In the UK they had a series where frequent joyriders had to go through a programme. Nothing worked, until they were ordered to help at an accident scene - having to help to cut kids their own age out of the wreckage.
Insert
90% of the computer engineer crashes were due to the operator using emacs. When you need both hands and one foot just to save your file it doesn't leave a whole lot of resources dedicated to driving.
Monstar L
I went through the AmFam TeenDriver http://www.teensafedriver.com/ website on this and found myself actually more than fleetingly interested in the capability (I have a 13yr old son who, being in the US, will be eligible to drive in 3 years). AmFam did a good job in posting a number of videos that hit the emotional part of a parent - wanting to protect while educating their children.
Then I followed the link to DriveCam.com. Now is when concern start rising. Yes - I did see an Insurance company monitoring a teenage driver and maintaining extremely personal data forever and may have been okay with that. But now the data goes to yet another service provider. In looking there, it is not clear to me that the videos or data does not go to any other company.

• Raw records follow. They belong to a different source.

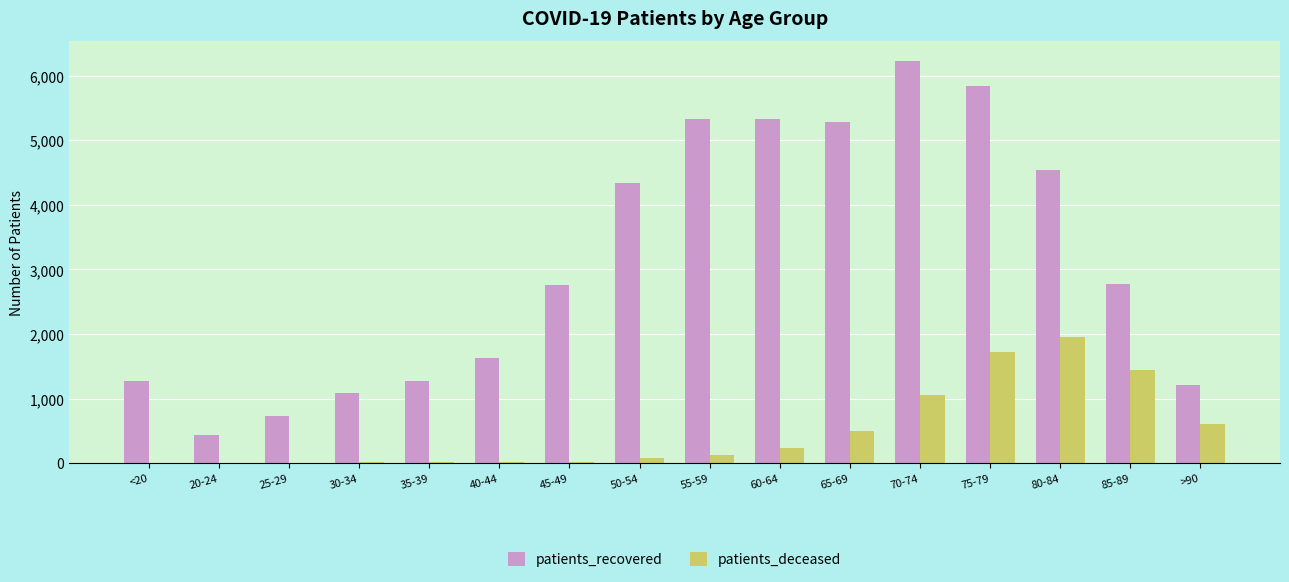

Which series has the largest total across all categories?

patients_recovered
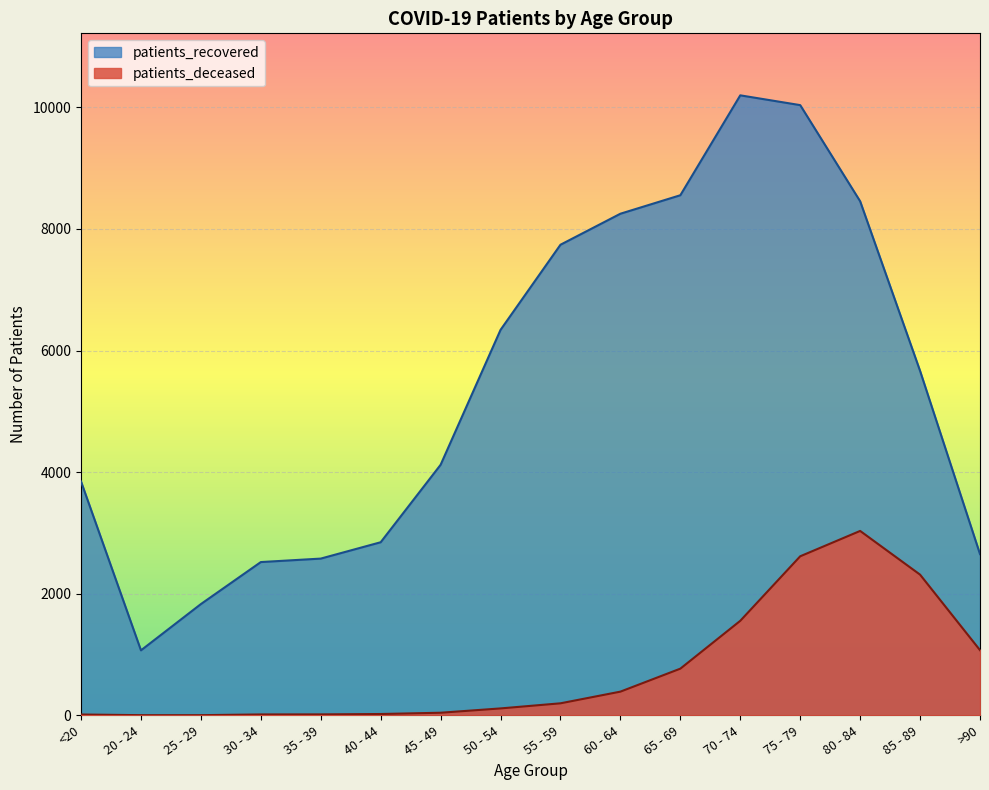

Rank the series by their average value, from highest to lowest.

patients_recovered, patients_deceased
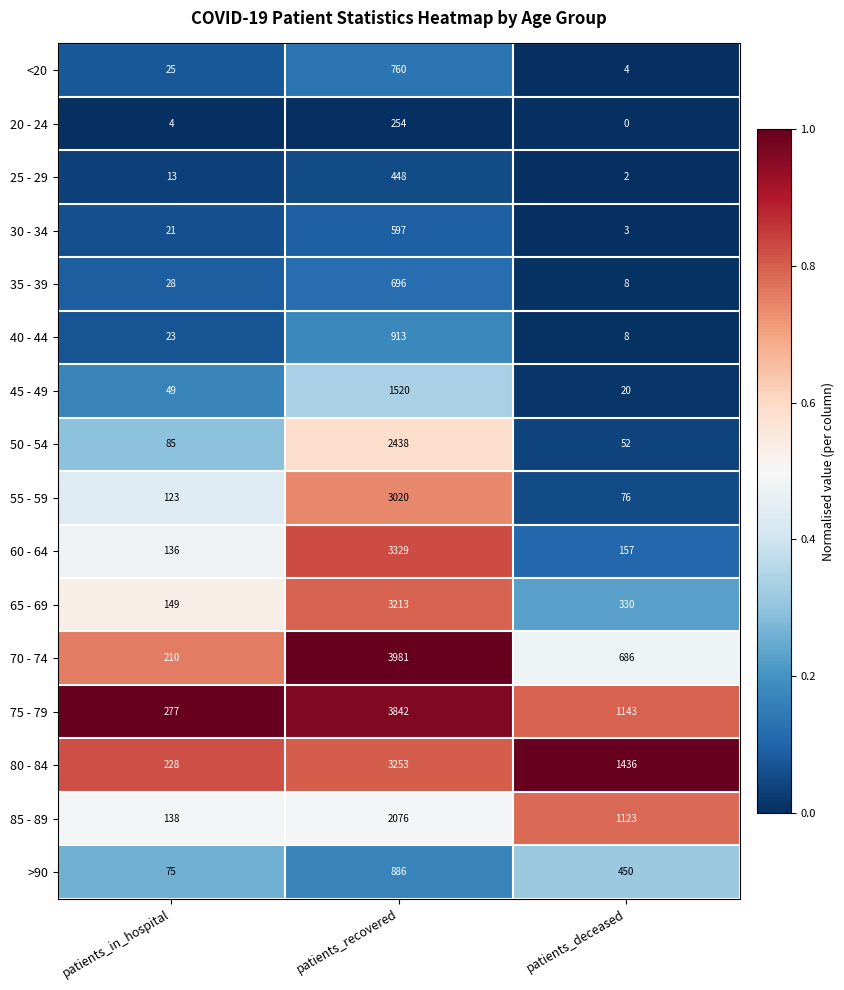

List the labels in order of 30 - 34 value, largest first.

patients_recovered, patients_in_hospital, patients_deceased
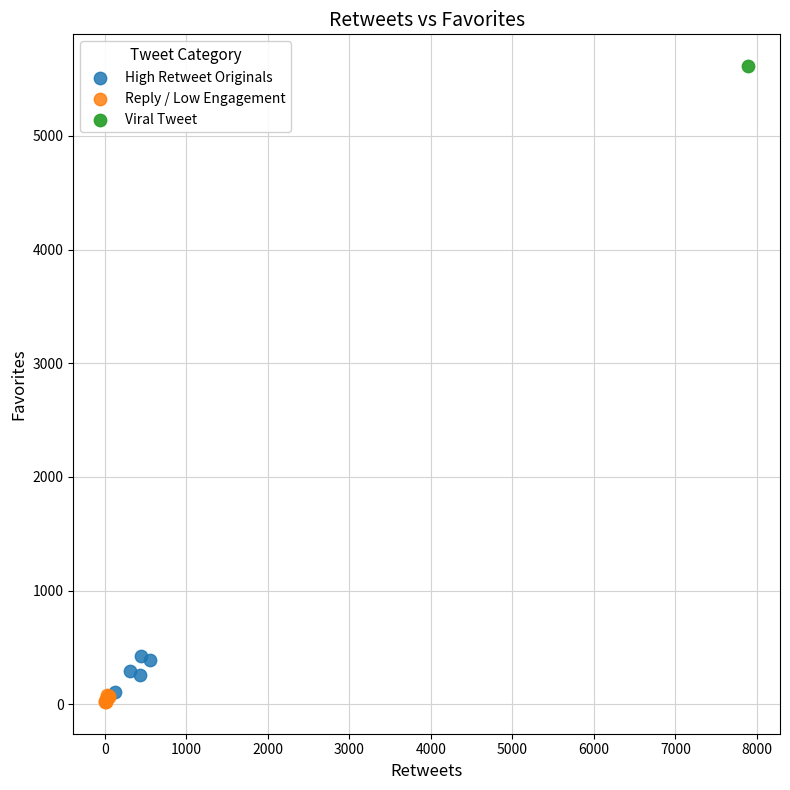

Which series contains the highest Y value?

Viral Tweet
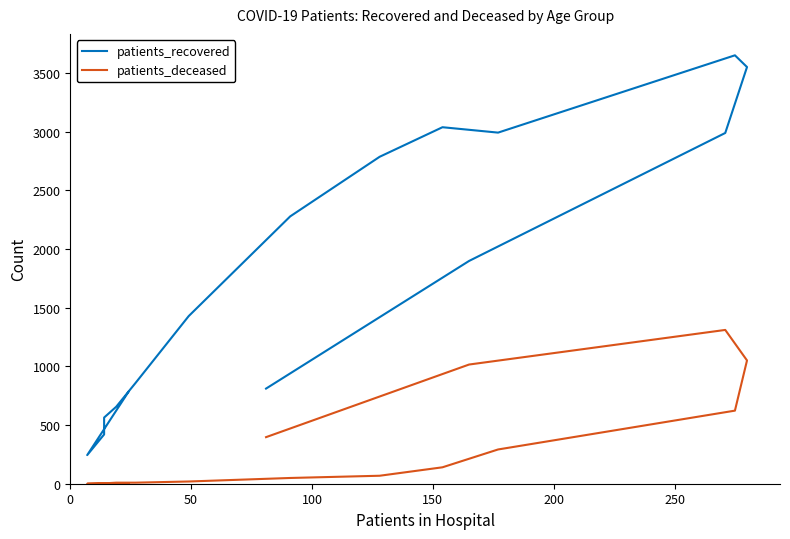

List the series in order of their peak value, highest first.

patients_recovered, patients_deceased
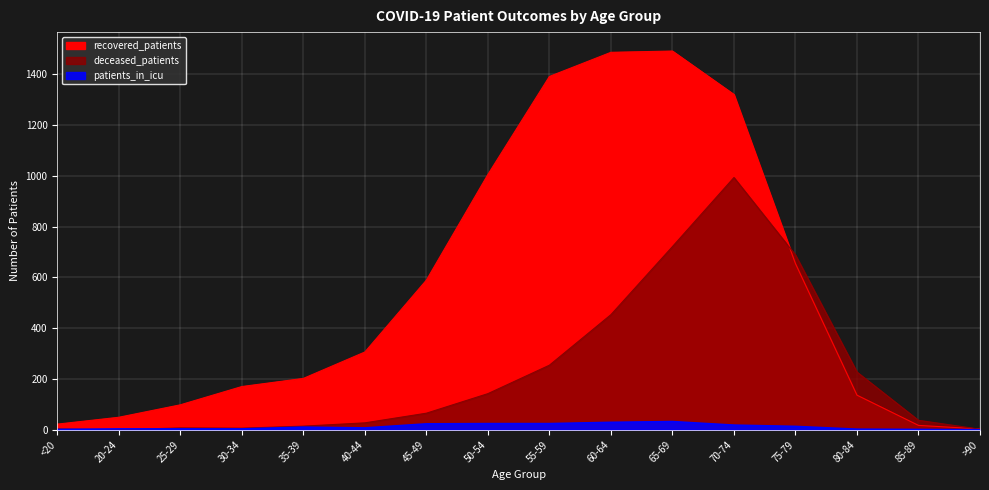

How many values in the recovered_patients series are below 306?

8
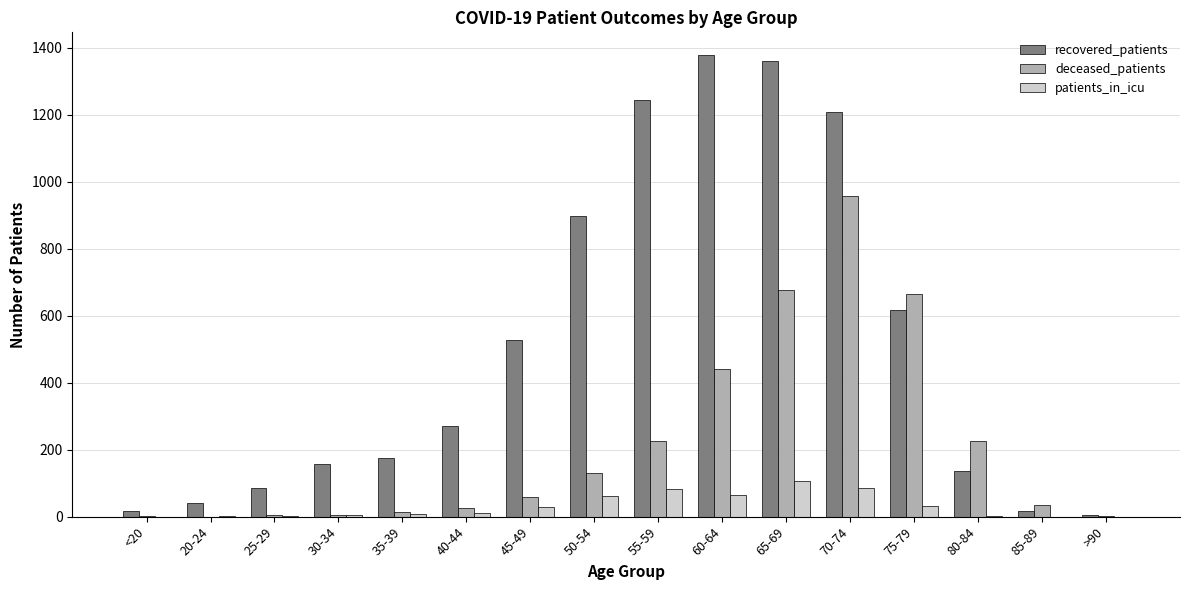

Where is deceased_patients nearest to the value 478?

60-64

So my interest in helping educate and protect my son is obliterated with so many others having access to this information. I question their inability to do geo-location - it is merely one more chip and a few more bits of data to be passed! Add the name, vehicle info, date/time, location and events (yes - there will be many "events" as someone learns to drive) with audio & video.... sorry The Minority Report comes immediately to mind!!
A far more appealing device would be one that does the recording but retains the data longer. I would buy a device that informs me of "events" as they happen. Give me some information such as sudden swerving, acceleration, braking or jostling of the vehicle. Let me, the responsible parent, be able to choose if I should or should not contact my child and make a parental decision. I would love to be able to review the events at home afterwards. I am not willing to wirelessly transmit this stuff anywhere. Yes, it is after the fact and bad stuff can happen. But it is far better than not being informed like today and would give me the chance to sit down with my child and review his (her) actions as an upcoming adult.
Succinctly - I don't want 3rd parties involved. I'd pay a reasonable amount of money for the device (upto $150 or so) for us to use.
I work for a company that is marketing this to insurance companies now. It uses GPS to track where you drive, how fast, how aggressively you accelerate or break, how far you drive, when you drive, etc. etc. etc. And it will shortly hook into the ODB2 to record all the data your car's computer records as well. And to top it off, it routinely uploads the data to a central server that the insurance companies can access, allowing them crunch all the data to their hearts content. The hook is that they will lower your rates if they can watch you. My imagination pictures other billing practices once everyone has one in their car(s). :/
-- I ignore anonymous replies to my comments and postings.
Especially when, according to a British insurance firm, computer engineers are most likely to crash
I don't buy that - how many computer engineers are women?
/ducks
My sister opened a computer store in Hawaii. She sells C shells by the seashore.